"Animal Farm" is an allegory for the Russian Revolution
and the betrayal of the revolution by Stalin and the Communist Party
bureaucracy.
Orwell was a revolutionary who supported the
idea of a state run in the interests of workers - he fought in the Spanish Civil war. He
is sympathetic to the Russian Revolution, but critical of its
degradation.
After the Revolution in 1917, Russian society
was organised around workers councils (or Soviets). Soviets provided democratic
structures in which people debated and implemented the running and organisation of
society. The leadership of each soviet was elected by members. After October, the CP
dominated the soviets having won support in 1917.
The CP
comprised local branches, with a central committee running the party day-to-day. The
party congress elected the central committee, and comprised delegates elected by
branches.
Congress was the supreme decision-making body of
the party; the CC made decisions between congress.
Lenin
was the leader, practical and theoretical, of the CP. Two other key figures were Joseph
Stalin and Leon Trotsky.
Stalin was a bureaucrat within the
CP machinery. During 1917 he was editor of Pravda - the party's newspaper - and
subsequently rose to become General Secretary.
Trotsky was
a journalist and theoretician, who wrote on Russian, and international, affairs. In 1917
he was elected Chair of the Petrograd soviet, led the October uprising, was elected as
the Commissar of Foreign Affairs, and also led the Red
Army.
Trotsky argued for the need to export the revolution
internationally, and that, without this, Russia would degrade into a
bureaucracy.
Stalin opposed Trotsky, arguing to build
socialism first in Russia, and only then to export
it.
Through the early 1920s, Trotsky challenged Stalin and
his supporters through the "left opposition", advocating greater openess and
democracy.
Trotsky believed in workers' democracy, while
Stalin believed in the supremacy of the party (and its leadership) in decision-making.

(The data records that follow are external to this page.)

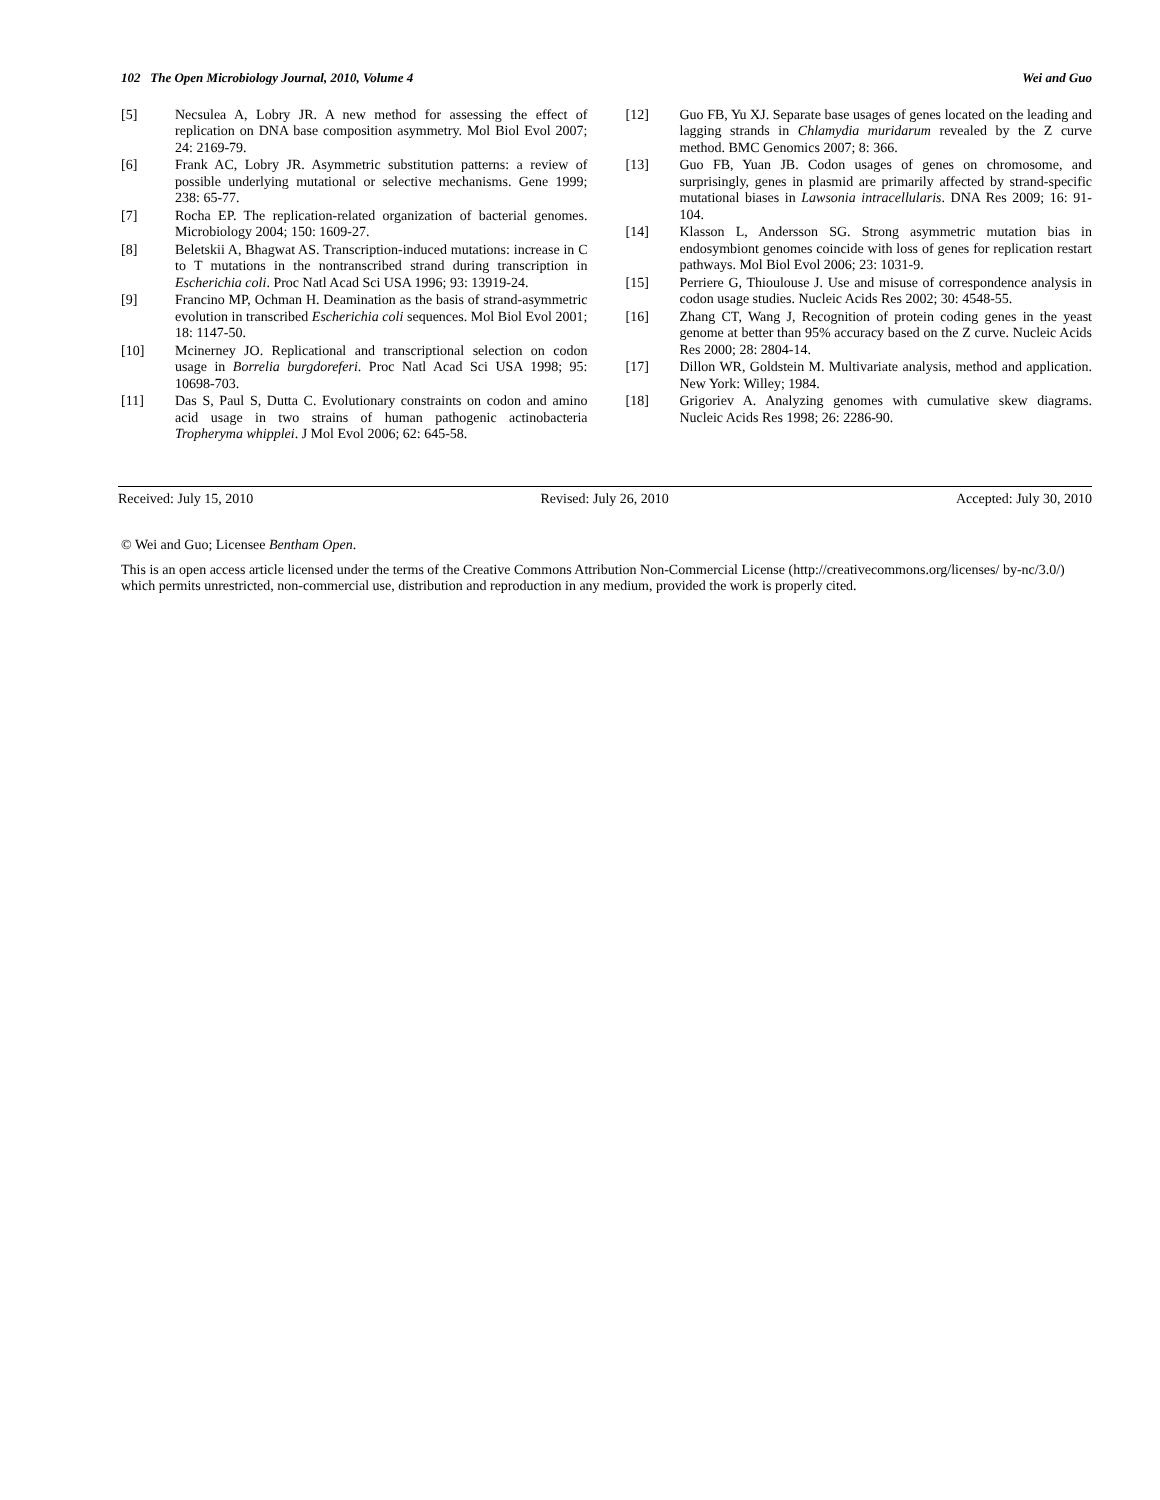102 The Open Microbiology Journal, 2010, Volume 4 Wei and Guo
[5] Necsulea A, Lobry JR. A new method for assessing the effect of replication on DNA base composition asymmetry. Mol Biol Evol 2007; 24: 2169-79.
[6] Frank AC, Lobry JR. Asymmetric substitution patterns: a review of possible underlying mutational or selective mechanisms. Gene 1999; 238: 65-77.
[7] Rocha EP. The replication-related organization of bacterial genomes. Microbiology 2004; 150: 1609-27.
[8] Beletskii A, Bhagwat AS. Transcription-induced mutations: increase in C to T mutations in the nontranscribed strand during transcription in Escherichia coli. Proc Natl Acad Sci USA 1996; 93: 13919-24.
[9] Francino MP, Ochman H. Deamination as the basis of strand-asymmetric evolution in transcribed Escherichia coli sequences. Mol Biol Evol 2001; 18: 1147-50.
[10] Mcinerney JO. Replicational and transcriptional selection on codon usage in Borrelia burgdoreferi. Proc Natl Acad Sci USA 1998; 95: 10698-703.
[11] Das S, Paul S, Dutta C. Evolutionary constraints on codon and amino acid usage in two strains of human pathogenic actinobacteria Tropheryma whipplei. J Mol Evol 2006; 62: 645-58.
[12] Guo FB, Yu XJ. Separate base usages of genes located on the leading and lagging strands in Chlamydia muridarum revealed by the Z curve method. BMC Genomics 2007; 8: 366.
[13] Guo FB, Yuan JB. Codon usages of genes on chromosome, and surprisingly, genes in plasmid are primarily affected by strand-specific mutational biases in Lawsonia intracellularis. DNA Res 2009; 16: 91-104.
[14] Klasson L, Andersson SG. Strong asymmetric mutation bias in endosymbiont genomes coincide with loss of genes for replication restart pathways. Mol Biol Evol 2006; 23: 1031-9.
[15] Perriere G, Thioulouse J. Use and misuse of correspondence analysis in codon usage studies. Nucleic Acids Res 2002; 30: 4548-55.
[16] Zhang CT, Wang J, Recognition of protein coding genes in the yeast genome at better than 95% accuracy based on the Z curve. Nucleic Acids Res 2000; 28: 2804-14.
[17] Dillon WR, Goldstein M. Multivariate analysis, method and application. New York: Willey; 1984.
[18] Grigoriev A. Analyzing genomes with cumulative skew diagrams. Nucleic Acids Res 1998; 26: 2286-90.
Received: July 15, 2010 Revised: July 26, 2010 Accepted: July 30, 2010
© Wei and Guo; Licensee Bentham Open.
This is an open access article licensed under the terms of the Creative Commons Attribution Non-Commercial License (http://creativecommons.org/licenses/ by-nc/3.0/) which permits unrestricted, non-commercial use, distribution and reproduction in any medium, provided the work is properly cited.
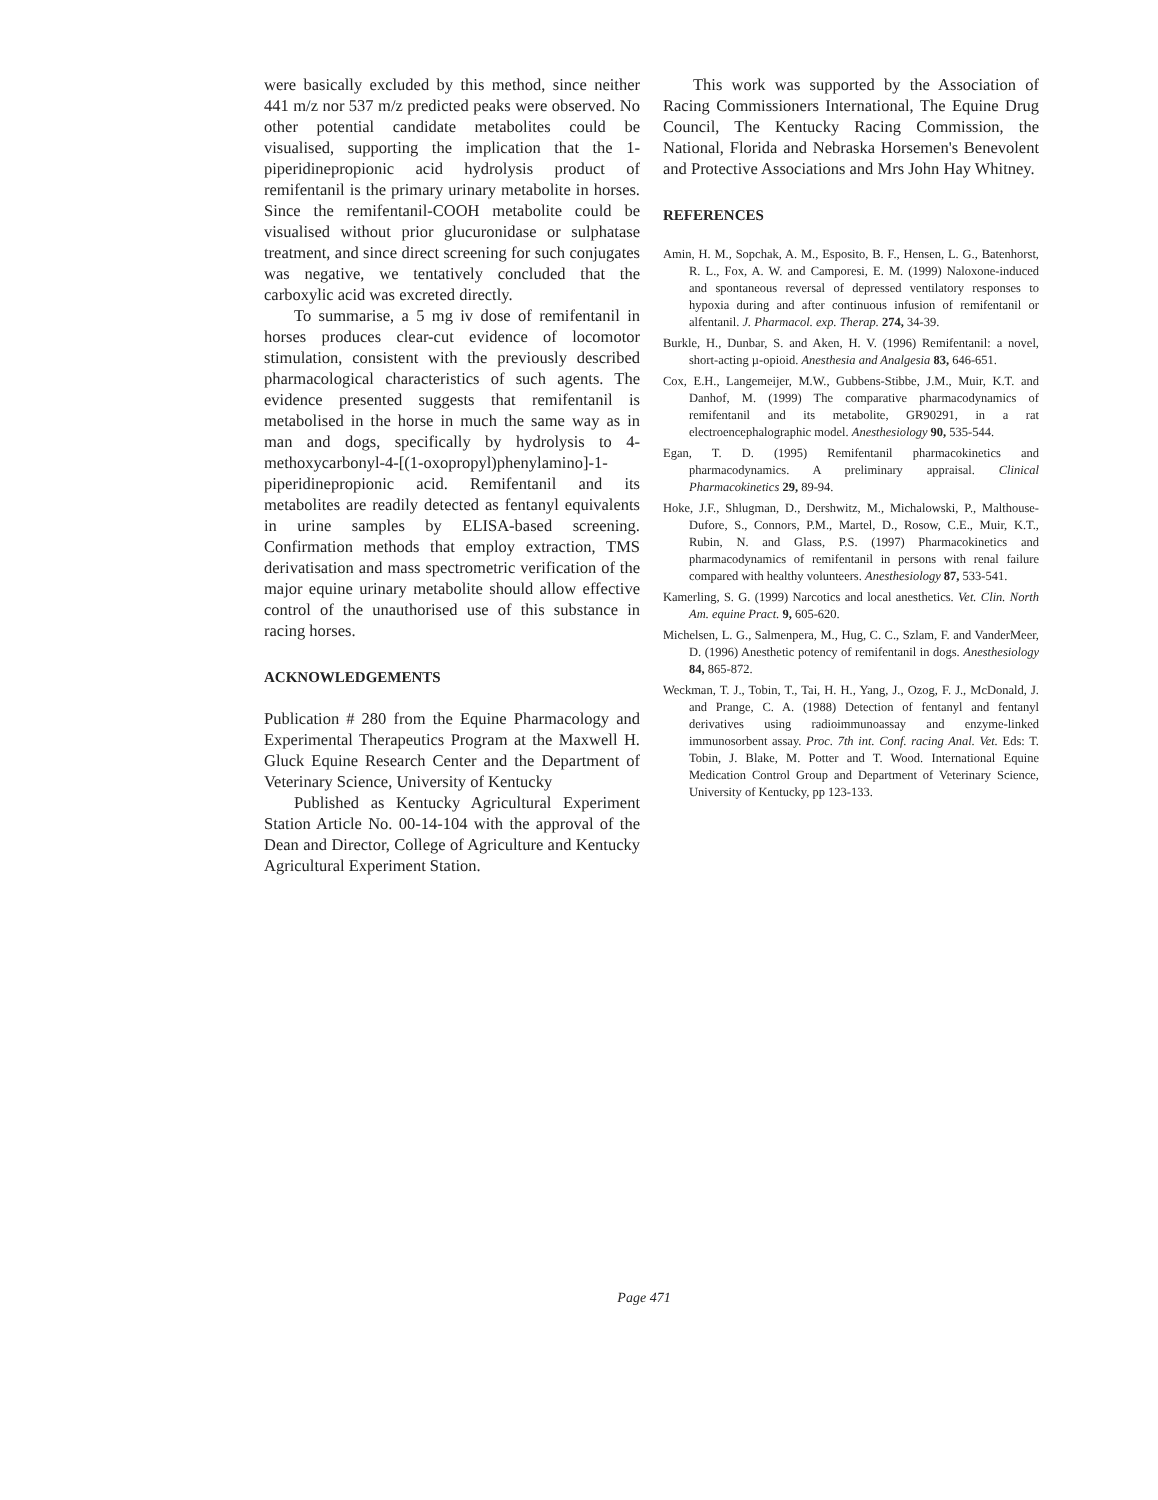were basically excluded by this method, since neither 441 m/z nor 537 m/z predicted peaks were observed. No other potential candidate metabolites could be visualised, supporting the implication that the 1-piperidinepropionic acid hydrolysis product of remifentanil is the primary urinary metabolite in horses. Since the remifentanil-COOH metabolite could be visualised without prior glucuronidase or sulphatase treatment, and since direct screening for such conjugates was negative, we tentatively concluded that the carboxylic acid was excreted directly.
To summarise, a 5 mg iv dose of remifentanil in horses produces clear-cut evidence of locomotor stimulation, consistent with the previously described pharmacological characteristics of such agents. The evidence presented suggests that remifentanil is metabolised in the horse in much the same way as in man and dogs, specifically by hydrolysis to 4-methoxycarbonyl-4-[(1-oxopropyl)phenylamino]-1-piperidinepropionic acid. Remifentanil and its metabolites are readily detected as fentanyl equivalents in urine samples by ELISA-based screening. Confirmation methods that employ extraction, TMS derivatisation and mass spectrometric verification of the major equine urinary metabolite should allow effective control of the unauthorised use of this substance in racing horses.
ACKNOWLEDGEMENTS
Publication # 280 from the Equine Pharmacology and Experimental Therapeutics Program at the Maxwell H. Gluck Equine Research Center and the Department of Veterinary Science, University of Kentucky
Published as Kentucky Agricultural Experiment Station Article No. 00-14-104 with the approval of the Dean and Director, College of Agriculture and Kentucky Agricultural Experiment Station.
This work was supported by the Association of Racing Commissioners International, The Equine Drug Council, The Kentucky Racing Commission, the National, Florida and Nebraska Horsemen's Benevolent and Protective Associations and Mrs John Hay Whitney.
REFERENCES
Amin, H. M., Sopchak, A. M., Esposito, B. F., Hensen, L. G., Batenhorst, R. L., Fox, A. W. and Camporesi, E. M. (1999) Naloxone-induced and spontaneous reversal of depressed ventilatory responses to hypoxia during and after continuous infusion of remifentanil or alfentanil. J. Pharmacol. exp. Therap. 274, 34-39.
Burkle, H., Dunbar, S. and Aken, H. V. (1996) Remifentanil: a novel, short-acting µ-opioid. Anesthesia and Analgesia 83, 646-651.
Cox, E.H., Langemeijer, M.W., Gubbens-Stibbe, J.M., Muir, K.T. and Danhof, M. (1999) The comparative pharmacodynamics of remifentanil and its metabolite, GR90291, in a rat electroencephalographic model. Anesthesiology 90, 535-544.
Egan, T. D. (1995) Remifentanil pharmacokinetics and pharmacodynamics. A preliminary appraisal. Clinical Pharmacokinetics 29, 89-94.
Hoke, J.F., Shlugman, D., Dershwitz, M., Michalowski, P., Malthouse-Dufore, S., Connors, P.M., Martel, D., Rosow, C.E., Muir, K.T., Rubin, N. and Glass, P.S. (1997) Pharmacokinetics and pharmacodynamics of remifentanil in persons with renal failure compared with healthy volunteers. Anesthesiology 87, 533-541.
Kamerling, S. G. (1999) Narcotics and local anesthetics. Vet. Clin. North Am. equine Pract. 9, 605-620.
Michelsen, L. G., Salmenpera, M., Hug, C. C., Szlam, F. and VanderMeer, D. (1996) Anesthetic potency of remifentanil in dogs. Anesthesiology 84, 865-872.
Weckman, T. J., Tobin, T., Tai, H. H., Yang, J., Ozog, F. J., McDonald, J. and Prange, C. A. (1988) Detection of fentanyl and fentanyl derivatives using radioimmunoassay and enzyme-linked immunosorbent assay. Proc. 7th int. Conf. racing Anal. Vet. Eds: T. Tobin, J. Blake, M. Potter and T. Wood. International Equine Medication Control Group and Department of Veterinary Science, University of Kentucky, pp 123-133.
Page 471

Stalin, after Lenin's death, made the CC, and not congress, the supreme body,
effectively subordinating the party membership to its
CC.
Trotsky, by the 1930s, described Russia as a degraded
workers state - it was undemocratic but still functioning on the basis of a planned
economy.
Here lies the answer to your question. In the
book, Snowball is analogous to Trotsky; Napolean to
Stalin.
Snowball advocates elected, decision-making
committees, but Napolean opposes these.
Snowball encourages
the animals to engage with decision making, and to educate themselves. Napolean, by
contrast, insists on delegation of responsibility to the pigs, while the animals do the
hard labour.
Napolean deceives the animals, operates behind
closed doors, and secrelty trains the dogs.
Snowball
proposes the windmill to reduce work on the farm. Napolean opposes this, and after
chasing Snowball off the farm, claims it to be his
idea.
Snowball seeks to win animals over to his ideas
through debate; Napolean seeks to force animals to his ideas through deception and the
dog-army.
Finally, Napolean's attitude is that of the pigs
as a whole (excluding Snowball). Snowball's struggle is against the pigs in general, and
not just Napolean. The pigs develop their own set of interests, which separate them from
the other animals. So the pigs act increasingly to further their own position, against
the interests of the animals as a whole.
This is the
essence of the Stalinisation of the CP, and of Russia.